■ **Exercise brief**: From the first record through the last, copy each one exactly.

■ **Study material**:
Segment Open

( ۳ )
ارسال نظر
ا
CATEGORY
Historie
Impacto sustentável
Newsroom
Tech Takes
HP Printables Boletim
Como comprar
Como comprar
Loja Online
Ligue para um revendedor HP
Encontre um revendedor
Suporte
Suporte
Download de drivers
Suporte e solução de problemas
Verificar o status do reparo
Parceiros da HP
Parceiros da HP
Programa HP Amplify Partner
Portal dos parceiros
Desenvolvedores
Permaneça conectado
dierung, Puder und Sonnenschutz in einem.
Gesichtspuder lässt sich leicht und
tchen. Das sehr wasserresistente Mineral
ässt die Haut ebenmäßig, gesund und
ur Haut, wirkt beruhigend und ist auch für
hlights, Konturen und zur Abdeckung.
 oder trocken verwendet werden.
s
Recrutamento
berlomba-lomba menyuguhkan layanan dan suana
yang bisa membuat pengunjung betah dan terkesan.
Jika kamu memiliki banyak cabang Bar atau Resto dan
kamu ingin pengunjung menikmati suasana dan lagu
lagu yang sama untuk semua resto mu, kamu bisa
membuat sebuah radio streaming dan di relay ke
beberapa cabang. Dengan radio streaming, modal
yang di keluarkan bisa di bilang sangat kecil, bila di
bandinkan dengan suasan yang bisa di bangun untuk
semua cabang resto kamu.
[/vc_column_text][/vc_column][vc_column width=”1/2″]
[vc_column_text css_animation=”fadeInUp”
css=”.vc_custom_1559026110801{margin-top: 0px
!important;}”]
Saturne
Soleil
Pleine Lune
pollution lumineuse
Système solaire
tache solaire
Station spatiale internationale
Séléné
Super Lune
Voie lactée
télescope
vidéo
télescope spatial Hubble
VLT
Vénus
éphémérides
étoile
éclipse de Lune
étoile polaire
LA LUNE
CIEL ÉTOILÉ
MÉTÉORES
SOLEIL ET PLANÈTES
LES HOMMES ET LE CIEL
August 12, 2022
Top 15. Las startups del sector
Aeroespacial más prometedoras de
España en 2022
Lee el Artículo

Segment Closed

■ **Exercise result**:
( ۳ )
ارسال نظر
ا
CATEGORY
Historie
Impacto sustentável
Newsroom
Tech Takes
HP Printables Boletim
Como comprar
Como comprar
Loja Online
Ligue para um revendedor HP
Encontre um revendedor
Suporte
Suporte
Download de drivers
Suporte e solução de problemas
Verificar o status do reparo
Parceiros da HP
Parceiros da HP
Programa HP Amplify Partner
Portal dos parceiros
Desenvolvedores
Permaneça conectado
dierung, Puder und Sonnenschutz in einem.
Gesichtspuder lässt sich leicht und
tchen. Das sehr wasserresistente Mineral
ässt die Haut ebenmäßig, gesund und
ur Haut, wirkt beruhigend und ist auch für
hlights, Konturen und zur Abdeckung.
 oder trocken verwendet werden.
s
Recrutamento
berlomba-lomba menyuguhkan layanan dan suana
yang bisa membuat pengunjung betah dan terkesan.
Jika kamu memiliki banyak cabang Bar atau Resto dan
kamu ingin pengunjung menikmati suasana dan lagu
lagu yang sama untuk semua resto mu, kamu bisa
membuat sebuah radio streaming dan di relay ke
beberapa cabang. Dengan radio streaming, modal
yang di keluarkan bisa di bilang sangat kecil, bila di
bandinkan dengan suasan yang bisa di bangun untuk
semua cabang resto kamu.
[/vc_column_text][/vc_column][vc_column width=”1/2″]
[vc_column_text css_animation=”fadeInUp”
css=”.vc_custom_1559026110801{margin-top: 0px
!important;}”]
Saturne
Soleil
Pleine Lune
pollution lumineuse
Système solaire
tache solaire
Station spatiale internationale
Séléné
Super Lune
Voie lactée
télescope
vidéo
télescope spatial Hubble
VLT
Vénus
éphémérides
étoile
éclipse de Lune
étoile polaire
LA LUNE
CIEL ÉTOILÉ
MÉTÉORES
SOLEIL ET PLANÈTES
LES HOMMES ET LE CIEL
August 12, 2022
Top 15. Las startups del sector
Aeroespacial más prometedoras de
España en 2022
Lee el Artículo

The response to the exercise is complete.